---- Data extracts

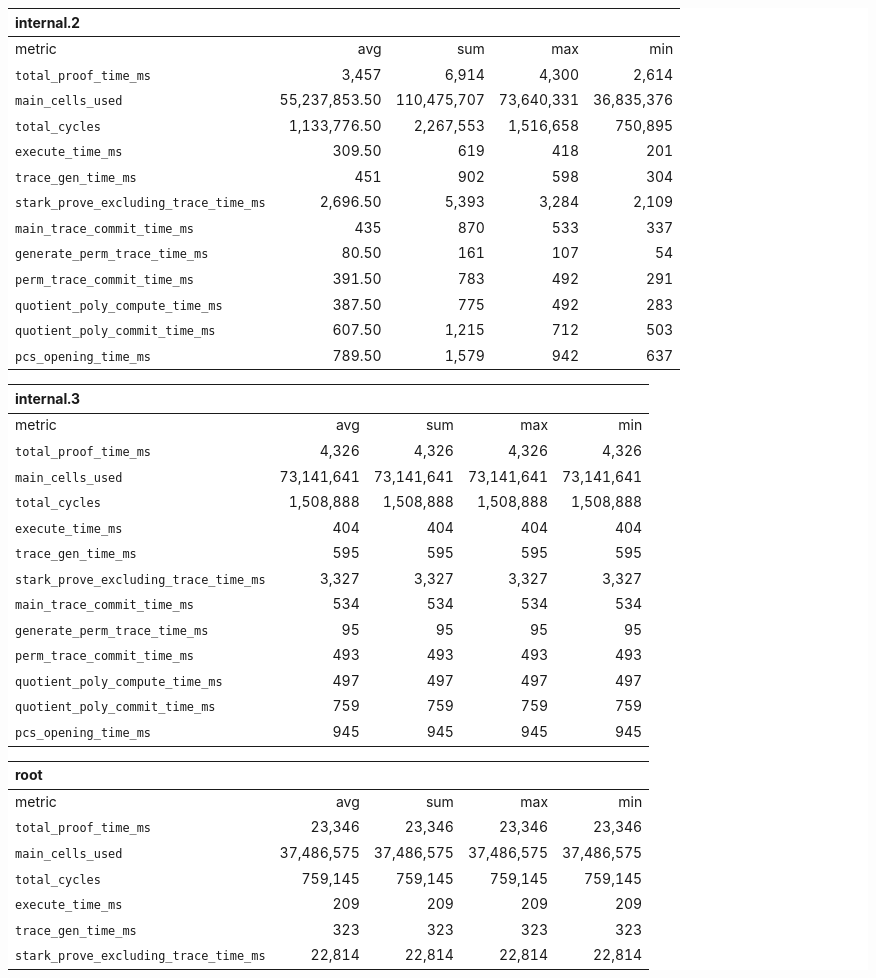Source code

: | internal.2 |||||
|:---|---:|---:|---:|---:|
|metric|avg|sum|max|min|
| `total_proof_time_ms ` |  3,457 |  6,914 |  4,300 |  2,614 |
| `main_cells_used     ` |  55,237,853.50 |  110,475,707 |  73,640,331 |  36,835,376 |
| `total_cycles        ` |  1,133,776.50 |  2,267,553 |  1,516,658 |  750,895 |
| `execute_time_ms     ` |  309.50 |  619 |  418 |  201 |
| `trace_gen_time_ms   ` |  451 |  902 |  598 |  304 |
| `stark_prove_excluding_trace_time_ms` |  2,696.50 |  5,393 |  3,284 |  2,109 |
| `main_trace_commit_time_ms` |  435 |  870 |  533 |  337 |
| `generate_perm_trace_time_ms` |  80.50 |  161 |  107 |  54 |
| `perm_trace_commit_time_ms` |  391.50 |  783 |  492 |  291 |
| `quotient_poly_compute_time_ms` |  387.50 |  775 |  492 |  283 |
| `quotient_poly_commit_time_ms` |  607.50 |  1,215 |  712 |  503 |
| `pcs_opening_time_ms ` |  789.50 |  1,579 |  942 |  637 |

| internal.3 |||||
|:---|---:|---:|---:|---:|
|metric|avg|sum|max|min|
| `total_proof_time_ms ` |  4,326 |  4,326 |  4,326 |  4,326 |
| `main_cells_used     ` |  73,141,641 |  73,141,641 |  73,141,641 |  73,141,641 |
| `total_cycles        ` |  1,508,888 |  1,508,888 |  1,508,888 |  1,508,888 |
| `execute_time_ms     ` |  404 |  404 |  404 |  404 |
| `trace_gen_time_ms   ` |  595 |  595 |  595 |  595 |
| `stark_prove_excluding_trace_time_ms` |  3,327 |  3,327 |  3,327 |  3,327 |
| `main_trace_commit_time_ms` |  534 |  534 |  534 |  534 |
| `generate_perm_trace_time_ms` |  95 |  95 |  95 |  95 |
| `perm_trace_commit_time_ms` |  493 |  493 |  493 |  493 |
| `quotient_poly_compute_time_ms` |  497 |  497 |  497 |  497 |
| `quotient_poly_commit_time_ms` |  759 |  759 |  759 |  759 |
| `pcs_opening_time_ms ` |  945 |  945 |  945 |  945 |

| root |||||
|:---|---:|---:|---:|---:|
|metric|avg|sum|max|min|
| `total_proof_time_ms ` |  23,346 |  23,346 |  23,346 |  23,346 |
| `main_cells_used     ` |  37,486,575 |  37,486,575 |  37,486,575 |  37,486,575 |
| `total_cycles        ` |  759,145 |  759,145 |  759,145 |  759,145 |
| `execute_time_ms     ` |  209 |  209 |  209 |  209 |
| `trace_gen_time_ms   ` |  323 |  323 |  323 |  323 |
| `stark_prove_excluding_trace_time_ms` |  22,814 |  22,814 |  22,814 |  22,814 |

--------
---- Data extracts

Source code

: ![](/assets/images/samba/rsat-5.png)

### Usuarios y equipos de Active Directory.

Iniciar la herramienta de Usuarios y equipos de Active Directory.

--------
---- Data extracts

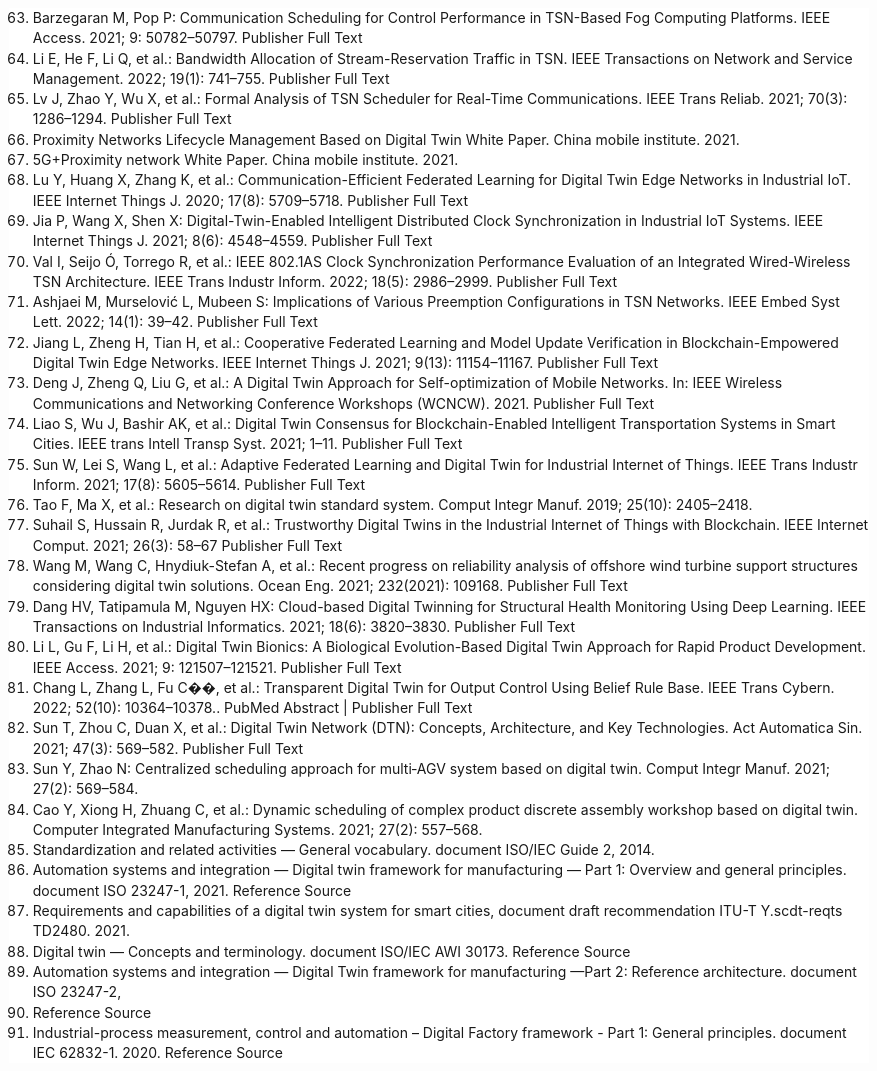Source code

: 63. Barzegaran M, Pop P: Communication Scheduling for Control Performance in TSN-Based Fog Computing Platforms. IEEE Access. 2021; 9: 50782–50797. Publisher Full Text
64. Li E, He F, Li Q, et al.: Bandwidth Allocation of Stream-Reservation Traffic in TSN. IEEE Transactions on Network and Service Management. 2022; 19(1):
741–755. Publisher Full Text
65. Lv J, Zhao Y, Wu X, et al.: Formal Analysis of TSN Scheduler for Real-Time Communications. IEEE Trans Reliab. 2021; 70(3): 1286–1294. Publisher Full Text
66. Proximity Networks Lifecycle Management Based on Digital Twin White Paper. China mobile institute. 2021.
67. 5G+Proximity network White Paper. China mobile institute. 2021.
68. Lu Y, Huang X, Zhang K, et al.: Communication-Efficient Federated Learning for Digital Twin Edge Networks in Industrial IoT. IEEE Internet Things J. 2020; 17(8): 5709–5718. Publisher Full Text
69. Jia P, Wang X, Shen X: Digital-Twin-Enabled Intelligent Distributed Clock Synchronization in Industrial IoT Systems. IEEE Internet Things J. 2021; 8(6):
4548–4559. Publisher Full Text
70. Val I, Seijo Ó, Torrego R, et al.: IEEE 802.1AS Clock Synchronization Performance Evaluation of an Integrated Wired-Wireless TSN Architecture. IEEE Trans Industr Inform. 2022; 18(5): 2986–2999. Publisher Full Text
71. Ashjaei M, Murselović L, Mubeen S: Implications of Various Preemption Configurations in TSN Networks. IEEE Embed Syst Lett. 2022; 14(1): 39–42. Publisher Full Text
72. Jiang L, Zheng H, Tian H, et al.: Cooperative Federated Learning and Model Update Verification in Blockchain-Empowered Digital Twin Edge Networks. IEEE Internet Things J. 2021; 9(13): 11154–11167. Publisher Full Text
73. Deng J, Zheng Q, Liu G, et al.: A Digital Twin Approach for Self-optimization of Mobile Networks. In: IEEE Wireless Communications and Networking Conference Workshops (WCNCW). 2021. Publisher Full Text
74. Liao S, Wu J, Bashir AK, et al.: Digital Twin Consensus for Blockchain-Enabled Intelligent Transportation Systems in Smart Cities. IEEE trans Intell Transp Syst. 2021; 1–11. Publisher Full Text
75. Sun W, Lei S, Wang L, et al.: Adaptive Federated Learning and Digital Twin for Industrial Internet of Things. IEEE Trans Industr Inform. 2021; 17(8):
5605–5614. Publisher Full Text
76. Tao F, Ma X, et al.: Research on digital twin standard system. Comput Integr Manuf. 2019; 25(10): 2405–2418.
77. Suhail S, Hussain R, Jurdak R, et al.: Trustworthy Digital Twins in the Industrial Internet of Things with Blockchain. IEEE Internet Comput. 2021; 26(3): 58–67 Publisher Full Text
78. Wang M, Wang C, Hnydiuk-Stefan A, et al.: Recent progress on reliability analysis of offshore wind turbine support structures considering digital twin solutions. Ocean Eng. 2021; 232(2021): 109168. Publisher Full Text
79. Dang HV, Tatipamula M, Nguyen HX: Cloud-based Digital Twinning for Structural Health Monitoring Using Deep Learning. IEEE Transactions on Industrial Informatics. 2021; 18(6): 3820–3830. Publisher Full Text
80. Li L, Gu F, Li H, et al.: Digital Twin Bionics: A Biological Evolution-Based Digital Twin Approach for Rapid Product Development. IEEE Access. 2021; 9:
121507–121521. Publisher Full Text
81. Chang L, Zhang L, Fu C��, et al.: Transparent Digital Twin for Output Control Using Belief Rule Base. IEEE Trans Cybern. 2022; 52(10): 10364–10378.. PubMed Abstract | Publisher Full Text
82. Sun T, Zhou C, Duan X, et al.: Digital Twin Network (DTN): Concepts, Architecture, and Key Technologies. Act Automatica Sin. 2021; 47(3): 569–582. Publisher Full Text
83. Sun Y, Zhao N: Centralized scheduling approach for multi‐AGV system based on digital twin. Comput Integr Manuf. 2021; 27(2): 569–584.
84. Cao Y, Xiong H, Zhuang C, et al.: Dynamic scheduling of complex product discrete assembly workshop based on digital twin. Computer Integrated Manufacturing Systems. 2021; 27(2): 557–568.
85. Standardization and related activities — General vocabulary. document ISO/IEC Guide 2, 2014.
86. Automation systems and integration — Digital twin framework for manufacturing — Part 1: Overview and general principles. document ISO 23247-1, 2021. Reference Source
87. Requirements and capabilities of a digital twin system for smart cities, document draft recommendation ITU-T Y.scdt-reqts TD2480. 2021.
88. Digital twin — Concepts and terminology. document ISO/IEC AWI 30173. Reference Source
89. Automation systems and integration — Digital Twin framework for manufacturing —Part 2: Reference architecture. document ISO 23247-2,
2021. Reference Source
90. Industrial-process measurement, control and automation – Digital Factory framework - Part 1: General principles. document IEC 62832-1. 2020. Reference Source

--------

* _What you will do_: Look through the data above and report every line in which "Access" appears.

* _Exercise result_:
: 63. Barzegaran M, Pop P: Communication Scheduling for Control Performance in TSN-Based Fog Computing Platforms. IEEE Access. 2021; 9: 50782–50797. Publisher Full Text
80. Li L, Gu F, Li H, et al.: Digital Twin Bionics: A Biological Evolution-Based Digital Twin Approach for Rapid Product Development. IEEE Access. 2021; 9:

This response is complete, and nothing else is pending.